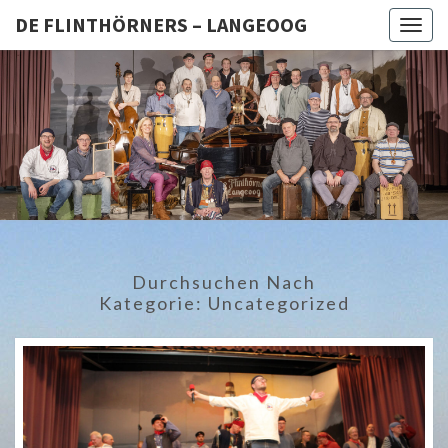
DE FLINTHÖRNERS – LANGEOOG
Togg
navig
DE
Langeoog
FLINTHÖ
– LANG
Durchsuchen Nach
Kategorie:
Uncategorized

--------------------------------

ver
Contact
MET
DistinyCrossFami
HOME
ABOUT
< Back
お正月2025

--------------------------------

Copy the entries above exactly, but only from the line holding "DE FLINTHÖRNERS – LANGEOOG" through the line holding "Uncategorized", both included.

- WORKED SOLUTION -
DE FLINTHÖRNERS – LANGEOOG
Togg
navig
DE
Langeoog
FLINTHÖ
– LANG
Durchsuchen Nach
Kategorie:
Uncategorized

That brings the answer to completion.